Titel: Verfahren Abgüsse von Medaillen aus Wachs zu machen.
Autor: Anonymus
Fundstelle: 1841, Band 79, Nr. C./Miszelle 5 (S. 465)
URL: http://dingler.culture.hu-berlin.de/article/pj079/mi079100_5

Verfahren Abgüsse von Medaillen aus Wachs zu machen.

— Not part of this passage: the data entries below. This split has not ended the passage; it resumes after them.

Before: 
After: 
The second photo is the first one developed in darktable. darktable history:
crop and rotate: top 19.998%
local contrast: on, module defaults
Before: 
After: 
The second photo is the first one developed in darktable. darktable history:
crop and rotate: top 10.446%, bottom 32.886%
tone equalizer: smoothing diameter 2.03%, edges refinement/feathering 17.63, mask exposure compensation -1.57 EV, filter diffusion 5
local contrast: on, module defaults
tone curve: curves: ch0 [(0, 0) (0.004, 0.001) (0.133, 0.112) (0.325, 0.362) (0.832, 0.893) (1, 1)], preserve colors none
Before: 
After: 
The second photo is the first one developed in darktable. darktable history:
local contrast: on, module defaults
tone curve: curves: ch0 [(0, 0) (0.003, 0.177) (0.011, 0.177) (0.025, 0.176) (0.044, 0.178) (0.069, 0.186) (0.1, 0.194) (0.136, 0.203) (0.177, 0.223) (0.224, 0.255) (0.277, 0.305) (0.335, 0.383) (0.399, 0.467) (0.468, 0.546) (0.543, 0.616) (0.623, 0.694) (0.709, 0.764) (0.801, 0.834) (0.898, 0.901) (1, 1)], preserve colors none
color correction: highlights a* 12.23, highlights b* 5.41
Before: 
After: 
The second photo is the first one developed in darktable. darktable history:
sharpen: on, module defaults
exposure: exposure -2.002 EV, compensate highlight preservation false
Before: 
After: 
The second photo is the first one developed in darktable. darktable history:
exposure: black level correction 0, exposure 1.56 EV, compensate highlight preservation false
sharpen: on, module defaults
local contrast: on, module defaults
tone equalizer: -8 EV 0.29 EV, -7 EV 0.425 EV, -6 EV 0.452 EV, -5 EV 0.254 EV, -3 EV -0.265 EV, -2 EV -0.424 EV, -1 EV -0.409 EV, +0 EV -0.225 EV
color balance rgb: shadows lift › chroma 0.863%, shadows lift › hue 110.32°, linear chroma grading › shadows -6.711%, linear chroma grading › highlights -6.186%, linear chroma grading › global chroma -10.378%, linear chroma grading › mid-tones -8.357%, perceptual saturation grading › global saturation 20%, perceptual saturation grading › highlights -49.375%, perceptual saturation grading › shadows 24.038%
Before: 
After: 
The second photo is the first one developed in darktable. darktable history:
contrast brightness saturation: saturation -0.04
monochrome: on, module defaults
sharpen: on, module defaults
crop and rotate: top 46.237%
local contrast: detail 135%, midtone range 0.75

Um Abgüsse von Medaillen etc. zu machen, kann man weißes Wachs benuzen, welches sich leicht über einer Lampe schmelzen läßt. Der zu copirende Gegenstand wird sehr schwach geöhlt und mit einem Stük Papier umhüllt, welches man mit Bindfaden um seinen Rand herum befestigt. Das flüssige Wachs wird dann in die so gebildete Schale gegossen, wobei man darauf achtet, daß der Medaille keine Luftblasen anhängen. Man wartet hierauf, bis das Wachs nicht nur fest, sondern auch ganz kalt geworden ist, wozu wenigstens 2 – 3 Stunden erforderlich sind, weil es ein schlechter Wärmeleiter ist. Hierauf beseitigt man das Papier und trennt den Wachsabguß vorsichtig von der Medaille. Auch ein Gemisch von gleichen Theilen Bienenwachs und Kolophonium läßt sich eben so anwenden, um Abgüsse zu machen. Die Italiener benuzen diese Composition häufig; es ist aber darauf zu achten, daß man sie nicht zu heiß anwendet. Nachdem dieselbe geschmolzen ist, wartet man bis die Blasen daraus verschwunden sind und sie beinahe so dik wie Syrup geworden ist, worauf man sie gerade so wie das weiße Wachs über die Medaille gießt. (Aus den Elements of Electro Metallurgy, or the Art of working in Metals by the Galvanic Fluid, by Alfred Smee, Surgeon to the Bank of England etc. Octavo, pp. 163, published by E. Palmer, 103, Newgate Street, London. Preis 10 Shill. Das erste Capitel dieses Werkes, welches ins Deutsche übersezt zu werden verdient, ist der Theorie der galvanischen Batterien gewidmet, worauf die Erklärung der Geseze hinsichtlich der Reduction der Metalle folgt, worüber der Verfasser zahlreiche Versuche angestellt hat; das dritte Capitel enthält Anleitungen zum Vergolden der Metallplatten; das vierte Capitel handelt von verschiedenen Anwendungen, die man von der galvanischen Reduction der Metalle machen kann, das fünfte und sechste sind speciell der Darstellung galvanischer Copien von gravirten Kupfer- oder Stahlplatten, Holzschnitten etc. zum Druken gewidmet, wofür der Verfasser detaillirte praktische Anleitungen gibt; solche galvanische Copien werden gegenwärtig in England besonders zum Bücherdruk häufig benuzt, nachdem man sich von ihrer langen Dauer überzeugt hat. Wenn man sich an die Anleitungen des Verfassers hält, kann man die Metalle beliebig entweder in hartem und sprödem oder in dehnbarem und hämmerbarem Zustande aus ihren Auflösungen reduciren. Der Verleger des Buchs hat übrigens nicht weniger als den dritten Theil desselben mit Ankündigungen ausgefüllt! D. Red.)